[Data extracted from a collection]

--------------------------------

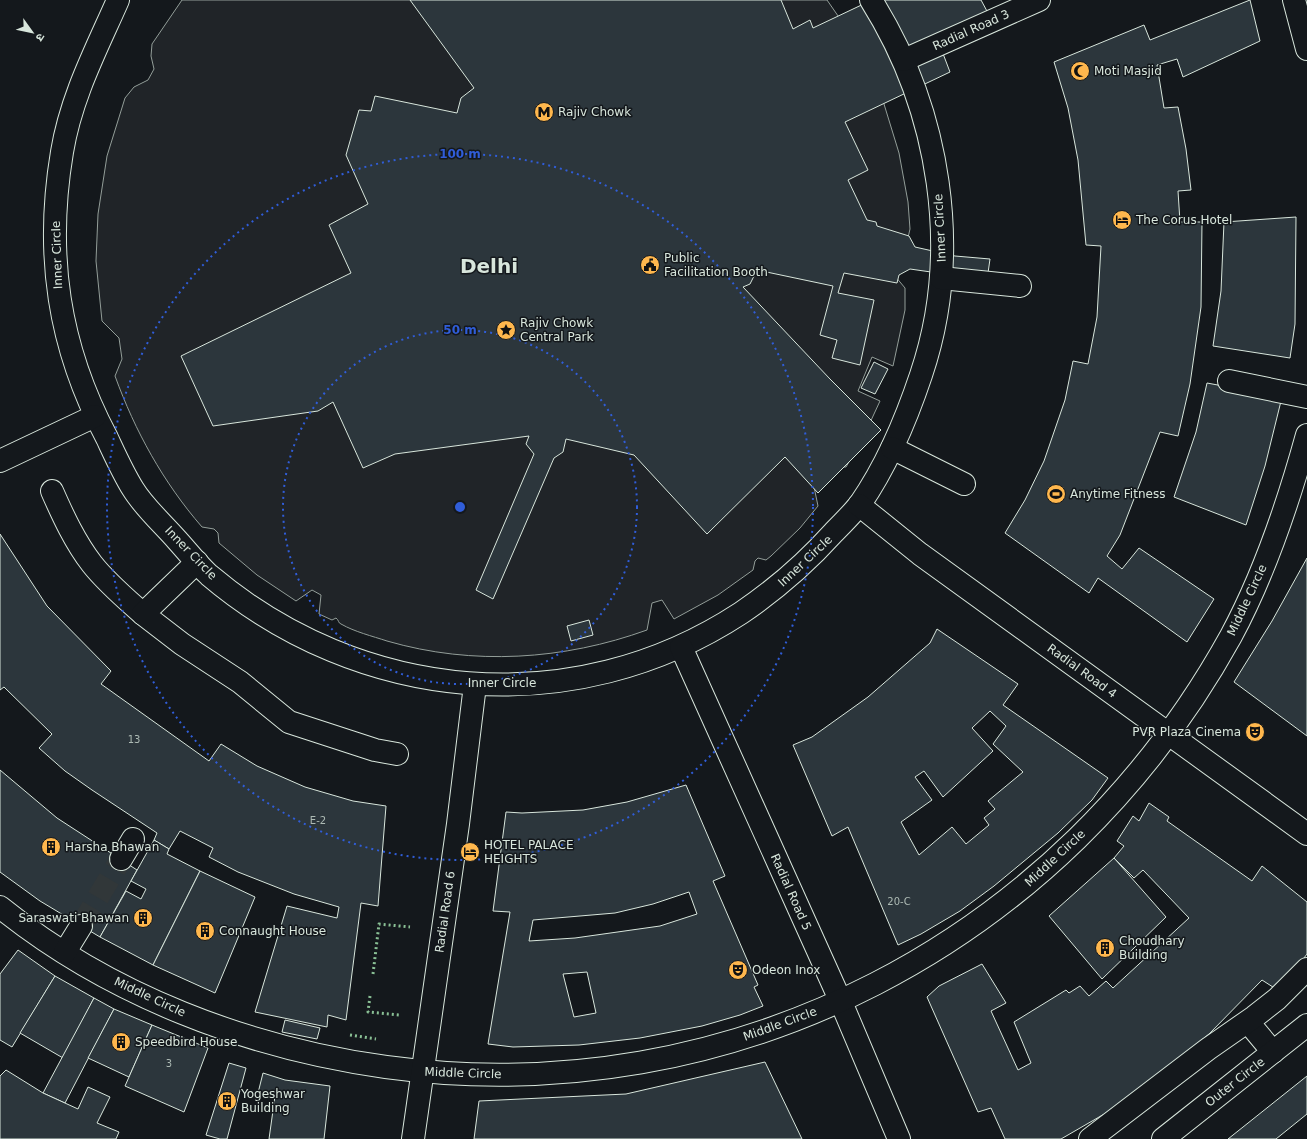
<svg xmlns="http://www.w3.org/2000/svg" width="1307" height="1139" font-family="'DejaVu Sans','Noto Sans Devanagari',sans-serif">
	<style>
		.green { fill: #202428; stroke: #939e99 }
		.building { fill: #2c363c; stroke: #d8e6dc; fill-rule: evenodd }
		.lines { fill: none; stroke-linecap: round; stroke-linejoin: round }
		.minor-tunnel { stroke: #313739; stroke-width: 22; stroke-dasharray: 22 11; stroke-linecap: butt }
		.minor-casing { stroke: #d8e6dc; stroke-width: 24 }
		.major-casing { stroke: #d8e6dc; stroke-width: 24 }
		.minor { stroke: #14181c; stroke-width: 22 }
		.major { stroke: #14181c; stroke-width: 22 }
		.hedge { stroke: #8ac095; stroke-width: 3; stroke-dasharray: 2 3; stroke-linecap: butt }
		.ring { fill: none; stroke: #305dd8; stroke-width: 2; stroke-dasharray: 2 4 }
		.labels { text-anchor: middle; stroke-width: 3; stroke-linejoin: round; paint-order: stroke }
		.number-label { font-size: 10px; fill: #adbab4 }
		.street-label { font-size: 12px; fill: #d8e6dc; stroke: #14181c }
		.poi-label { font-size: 12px; fill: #d8e6dc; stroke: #14181c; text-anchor: start }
		.town-label { font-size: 20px; font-weight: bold; fill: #d8e6dc; stroke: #14181c }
		.centre { fill: #305dd8; stroke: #14181c; stroke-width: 2 }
		.ring-label { font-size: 12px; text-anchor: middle; font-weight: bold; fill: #305dd8; stroke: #14181c; stroke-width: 3; stroke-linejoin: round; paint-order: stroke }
	</style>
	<rect width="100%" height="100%" fill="#14181c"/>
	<path class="green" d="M 182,0 L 827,0 L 845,26 L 880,91 L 899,153 L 908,202 L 910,229 L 907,242 L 890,270 L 905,288 L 905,310 L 893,366 L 872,357 L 858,391 L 880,401 L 862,440 L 846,467 L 827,467 L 813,482 L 818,506 L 800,528 L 771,556 L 766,560 L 758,558 L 755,561 L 753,570 L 718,595 L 674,619 L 662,600 L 652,603 L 647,630 C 564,660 473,666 387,641 C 372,636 355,632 341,624 C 338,623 339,620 336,618 L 332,620 L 319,614 L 321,595 L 312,590 L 296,601 L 257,575 L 219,543 L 218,533 L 214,529 L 202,527 C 163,482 135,431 115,376 L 122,359 L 119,338 L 102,321 L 96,261 L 98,214 L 107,156 L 125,98 L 134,87 L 148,80 L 154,69 L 151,56 L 152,44 Z"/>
	<g class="building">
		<path d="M 410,0 L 781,0 L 793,29 L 810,20 L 813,28 L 872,0 L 981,0 L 995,26 L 942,51 L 950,72 L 845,122 L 868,170 L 848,180 L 867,220 L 876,222 L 877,226 L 909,236 L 915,247 L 955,256 L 990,259 L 987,280 L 910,269 L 899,275 L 897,283 L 844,273 L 838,293 L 874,300 L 860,365 L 832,358 L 837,340 L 820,335 L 833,286 L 757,270 L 750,284 L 743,287 L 830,379 L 881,430 L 818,493 L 785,457 L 707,534 L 634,455 L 566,439 L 563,452 L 554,458 L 493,599 L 476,590 L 534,454 L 526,444 L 529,436 L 395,454 L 363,468 L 333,402 L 318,411 L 213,426 L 181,356 L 351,273 L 329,225 L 368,204 L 346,155 L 359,110 L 371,111 L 375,96 L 457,113 L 461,98 L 474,88 Z"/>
		<path d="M 1250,0 L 1260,41 L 1183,77 L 1177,59 L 1157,65 L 1164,108 L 1178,107 L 1186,149 L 1191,190 L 1178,191 L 1180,222 L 1202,222 L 1201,307 L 1190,384 L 1178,436 L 1160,432 L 1120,535 L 1107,556 L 1122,569 L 1139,548 L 1214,599 L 1187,642 L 1098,578 L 1089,593 L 1005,533 L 1025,500 L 1044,461 L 1065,400 L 1073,361 L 1088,364 L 1097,317 L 1101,246 L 1086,245 L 1078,160 L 1068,108 L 1054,62 L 1144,25 L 1150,40 Z"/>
		<path d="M 1296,217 L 1295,324 L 1290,358 L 1213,346 L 1221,291 L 1224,222 Z"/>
		<path d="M 874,362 L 888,369 L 875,394 L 861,388 Z"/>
		<path d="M 1207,383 L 1282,397 L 1265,466 L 1246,525 L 1174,497 L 1196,432 Z"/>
		<path d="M 0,534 L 47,606 L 111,671 L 101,684 L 209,761 L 221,744 L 257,766 L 305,787 L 353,801 L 386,806 L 378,906 L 361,903 L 346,1020 L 328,1015 L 327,1027 L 255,1012 L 287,906 L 337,918 L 339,907 L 294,894 L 238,872 L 209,857 L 213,848 L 180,831 L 169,849 L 154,840 L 157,833 L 92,790 L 65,771 L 39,748 L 52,734 L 4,687 L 0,690 Z"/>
		<path d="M 1307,558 L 1307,736 L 1234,682 L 1272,621 Z"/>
		<path d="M 589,620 L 593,635 L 571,641 L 567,626 Z"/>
		<path d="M 937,629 L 1018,684 L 1003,705 L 1108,778 L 1092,800 L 1058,833 L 994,886 L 960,911 L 921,934 L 898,945 L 848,827 L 832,836 L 793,745 L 812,737 L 868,697 L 930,643 ZM 990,711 L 1006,726 L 993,744 L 1023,772 L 988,801 L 995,809 L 984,818 L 989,825 L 966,844 L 952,827 L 919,855 L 901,822 L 932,800 L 915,777 L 924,771 L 943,797 L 993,751 L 972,728 Z"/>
		<path d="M 0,770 L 57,818 L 137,870 L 100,937 L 40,901 L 0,872 Z"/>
		<path d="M 686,785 L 725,876 L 713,881 L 758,985 L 754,987 L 763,1006 L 740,1015 L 702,1026 L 640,1038 L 579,1045 L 513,1047 L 488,1044 L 510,912 L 493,911 L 506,812 L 522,813 L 583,810 L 627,802 ZM 689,892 L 697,914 L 660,926 L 575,938 L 529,941 L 533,920 L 615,913 L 653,904 ZM 587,972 L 596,1013 L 574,1017 L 563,974 Z"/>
		<path d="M 1149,803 L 1169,817 L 1167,821 L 1252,881 L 1262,866 L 1307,902 L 1307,954 L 1279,991 L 1262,980 L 1209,1034 L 1125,1102 L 1061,1139 L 1005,1139 L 991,1108 L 978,1112 L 927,997 L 939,986 L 982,964 L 1006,1003 L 991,1011 L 1018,1070 L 1031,1063 L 1014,1022 L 1066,990 L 1069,993 L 1080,986 L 1089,996 L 1106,981 L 1113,988 L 1189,918 L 1143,870 L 1134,878 L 1114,858 L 1124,846 L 1117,841 L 1133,816 L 1139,821 Z"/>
		<path d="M 154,840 L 169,849 L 167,854 L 200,871 L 153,965 L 100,937 L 126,891 L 141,899 L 146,889 L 131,881 Z"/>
		<path d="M 1114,858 L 1166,917 L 1102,979 L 1049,916 Z"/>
		<path d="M 200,871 L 255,897 L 215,993 L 153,965 Z"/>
		<path d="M 18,950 L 55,976 L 12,1047 L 0,1040 L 0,974 Z"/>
		<path d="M 55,976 L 94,998 L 63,1058 L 20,1033 Z"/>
		<path d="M 94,998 L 114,1009 L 65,1103 L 43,1093 Z"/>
		<path d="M 114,1009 L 152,1025 L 129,1077 L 88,1058 Z"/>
		<path d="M 285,1020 L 320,1028 L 317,1039 L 282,1032 Z"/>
		<path d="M 152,1025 L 208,1048 L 184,1112 L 125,1086 Z"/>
		<path d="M 765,1062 L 802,1139 L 474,1139 L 479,1101 L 626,1094 Z"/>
		<path d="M 229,1063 L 246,1068 L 227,1139 L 220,1139 L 206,1135 Z"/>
		<path d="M 6,1070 L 43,1093 L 78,1109 L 88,1087 L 110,1097 L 97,1123 L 119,1132 L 116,1139 L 0,1139 L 0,1076 Z"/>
		<path d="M 263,1073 L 285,1080 L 330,1086 L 324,1139 L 269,1139 L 275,1096 L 258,1093 Z"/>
		<path d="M 1307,1076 L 1307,1114 L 1276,1139 L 1228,1139 Z"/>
	</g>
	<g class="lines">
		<path class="minor-tunnel" d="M 81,926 L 121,859"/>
		<g class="minor-casing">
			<g id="minor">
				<path d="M 118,0 C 96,50 71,97 62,152 C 45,254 58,346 107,438 C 115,455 123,473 133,489 C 144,507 162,523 177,540 C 187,551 197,564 209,575 C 360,703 573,723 741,613 C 775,590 806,563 834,532 C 843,523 852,514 860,504 C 887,465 906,420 921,375 C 963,251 940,110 871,0"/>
				<path d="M 1294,0 L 1307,49"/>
				<path d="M 904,60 L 1039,0"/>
				<path d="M 941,278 L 1020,286"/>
				<path d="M 1229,381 L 1307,397"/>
				<path d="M 892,448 L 964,484"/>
				<path d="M 0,461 L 95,416"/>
				<path d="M 52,491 C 63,516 75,542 92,564 C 107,583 125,598 143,614"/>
				<path d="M 859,505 L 920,554 L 1307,834"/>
				<path d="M 197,562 L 143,614 L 182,644 L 240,682 L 289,722 L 375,750 L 397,754"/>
				<path d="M 681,647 L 841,1002 L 899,1139"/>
				<path d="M 121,859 L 133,839"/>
				<path d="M 0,907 C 109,995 248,1048 386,1067 C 733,1114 1062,942 1231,636 C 1265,573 1288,504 1307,435"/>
				<path d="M 65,952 L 81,926"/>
				<path d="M 1248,1022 L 1273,1052"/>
				<path d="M 413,1139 L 458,824 L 475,685"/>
				<path d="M 1090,1139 L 1208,1049 L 1254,1017 L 1277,999 L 1307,969"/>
			</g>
		</g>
		<g class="major-casing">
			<path id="major" d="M 1163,1139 L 1307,1025"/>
		</g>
		<use href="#minor" class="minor"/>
		<use href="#major" class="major"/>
		<g class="hedge">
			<path d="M 373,974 L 379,924 L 410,927"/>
			<path d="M 370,996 L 368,1012 L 400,1015"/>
			<path d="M 350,1035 L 376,1039"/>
		</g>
	</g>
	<g class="ring">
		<circle cx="460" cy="507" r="177"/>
		<circle cx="460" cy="507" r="353"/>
	</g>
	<defs>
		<g id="mosque-disc" transform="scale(1)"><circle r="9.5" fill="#ffb74d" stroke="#14181c"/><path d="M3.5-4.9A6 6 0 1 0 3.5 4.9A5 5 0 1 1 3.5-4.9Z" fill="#111"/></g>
		<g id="metro-disc" transform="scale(1)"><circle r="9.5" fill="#ffb74d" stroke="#14181c"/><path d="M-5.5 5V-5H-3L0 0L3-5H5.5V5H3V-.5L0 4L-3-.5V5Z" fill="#111"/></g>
		<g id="hotel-disc" transform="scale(1)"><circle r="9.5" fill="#ffb74d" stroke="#14181c"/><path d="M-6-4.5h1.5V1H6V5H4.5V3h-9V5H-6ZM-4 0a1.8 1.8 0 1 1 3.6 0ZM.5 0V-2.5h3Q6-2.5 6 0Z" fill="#111"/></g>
		<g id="civic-disc" transform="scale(1)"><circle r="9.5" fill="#ffb74d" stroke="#14181c"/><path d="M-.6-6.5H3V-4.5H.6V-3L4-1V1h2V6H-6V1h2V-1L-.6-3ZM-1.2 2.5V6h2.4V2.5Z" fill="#111"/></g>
		<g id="sight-disc" transform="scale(1)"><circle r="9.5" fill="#ffb74d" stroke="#14181c"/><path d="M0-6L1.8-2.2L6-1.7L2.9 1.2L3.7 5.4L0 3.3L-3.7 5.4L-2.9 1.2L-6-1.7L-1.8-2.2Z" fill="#111"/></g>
		<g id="stadium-disc" transform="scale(1)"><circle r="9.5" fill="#ffb74d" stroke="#14181c"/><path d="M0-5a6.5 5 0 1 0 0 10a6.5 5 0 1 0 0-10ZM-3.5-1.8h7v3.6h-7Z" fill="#111"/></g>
		<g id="theatre-disc" transform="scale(1)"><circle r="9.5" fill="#ffb74d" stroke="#14181c"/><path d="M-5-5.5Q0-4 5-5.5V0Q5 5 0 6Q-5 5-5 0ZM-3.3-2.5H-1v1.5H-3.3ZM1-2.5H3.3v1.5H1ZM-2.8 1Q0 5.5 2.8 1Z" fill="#111"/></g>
		<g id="building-disc" transform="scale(1)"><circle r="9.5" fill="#ffb74d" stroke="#14181c"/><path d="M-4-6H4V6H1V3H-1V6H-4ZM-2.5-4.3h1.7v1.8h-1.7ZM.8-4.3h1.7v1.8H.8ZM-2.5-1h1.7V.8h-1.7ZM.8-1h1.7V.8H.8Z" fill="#111"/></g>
	</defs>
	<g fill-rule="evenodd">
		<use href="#mosque-disc" x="1080" y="71"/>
		<use href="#metro-disc" x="544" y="112"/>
		<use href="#hotel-disc" x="1122" y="220"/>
		<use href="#civic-disc" x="650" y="265"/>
		<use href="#sight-disc" x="506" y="330"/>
		<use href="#stadium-disc" x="1056" y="494"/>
		<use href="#theatre-disc" x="1255" y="732"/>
		<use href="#building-disc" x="51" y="847"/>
		<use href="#hotel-disc" x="470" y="852"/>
		<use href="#building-disc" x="143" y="918"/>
		<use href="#building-disc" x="205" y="931"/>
		<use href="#building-disc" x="1105" y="948"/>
		<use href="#theatre-disc" x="738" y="970"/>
		<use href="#building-disc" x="121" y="1042"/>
		<use href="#building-disc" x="227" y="1101"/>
	</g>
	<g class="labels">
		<g class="number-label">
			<text x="134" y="743">13</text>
			<text x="318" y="824">E-2</text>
			<text x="899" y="905">20-C</text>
			<text x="169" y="1067">3</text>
		</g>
		<g class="street-label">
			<text transform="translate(971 30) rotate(-24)" y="4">Radial Road 3</text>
			<text transform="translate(940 228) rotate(-93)" y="4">Inner Circle</text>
			<text transform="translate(57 255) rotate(-92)" y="4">Inner Circle</text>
			<text transform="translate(191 553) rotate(46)" y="4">Inner Circle</text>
			<text transform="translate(805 561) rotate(-43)" y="4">Inner Circle</text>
			<text transform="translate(1247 600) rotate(-65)" y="4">Middle Circle</text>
			<text transform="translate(1082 671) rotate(36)" y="4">Radial Road 4</text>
			<text x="502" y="687">Inner Circle</text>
			<text transform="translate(1055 858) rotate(-43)" y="4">Middle Circle</text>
			<text transform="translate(791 892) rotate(66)" y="4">Radial Road 5</text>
			<text transform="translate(445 912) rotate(-82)" y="4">Radial Road 6</text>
			<text transform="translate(150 997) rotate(25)" y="4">Middle Circle</text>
			<text transform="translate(780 1024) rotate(-20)" y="4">Middle Circle</text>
			<text transform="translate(463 1073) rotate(2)" y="4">Middle Circle</text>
			<text transform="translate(1235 1082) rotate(-38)" y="4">Outer Circle</text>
		</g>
		<g class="poi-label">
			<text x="1094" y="75">Moti Masjid</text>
			<text x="558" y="116">Rajiv Chowk</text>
			<text x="1136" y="224">The Corus Hotel</text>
			<text x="664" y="262">Public<tspan x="664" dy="14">Facilitation Booth</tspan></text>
			<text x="520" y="327">Rajiv Chowk<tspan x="520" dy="14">Central Park</tspan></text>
			<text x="1070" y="498">Anytime Fitness</text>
			<text x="1241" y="736" text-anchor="end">PVR Plaza Cinema</text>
			<text x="484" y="849">HOTEL PALACE<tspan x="484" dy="14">HEIGHTS</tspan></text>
			<text x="65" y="851">Harsha Bhawan</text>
			<text x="129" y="922" text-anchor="end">Saraswati Bhawan</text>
			<text x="219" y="935">Connaught House</text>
			<text x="1119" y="945">Choudhary<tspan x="1119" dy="14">Building</tspan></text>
			<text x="752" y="974">Odeon Inox</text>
			<text x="135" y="1046">Speedbird House</text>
			<text x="241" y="1098">Yogeshwar<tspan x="241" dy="14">Building</tspan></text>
		</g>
		<g class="town-label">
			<text x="489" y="273">Delhi</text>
		</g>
	</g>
	<circle cx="460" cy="507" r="6" class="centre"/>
	<g class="ring-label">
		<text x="460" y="158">100 m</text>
		<text x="460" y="334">50 m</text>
	</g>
	<g transform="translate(32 32) rotate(123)" stroke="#14181c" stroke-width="3" paint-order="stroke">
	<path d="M0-3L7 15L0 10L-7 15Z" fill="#d8e6dc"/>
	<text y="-6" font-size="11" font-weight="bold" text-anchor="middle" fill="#d8e6dc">उ</text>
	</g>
</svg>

--------------------------------

## EXERCISE GOAL
Wherever a line of the data holds "lines", copy that line.

## ANSWER SPACE
		.lines { fill: none; stroke-linecap: round; stroke-linejoin: round }
	<g class="lines">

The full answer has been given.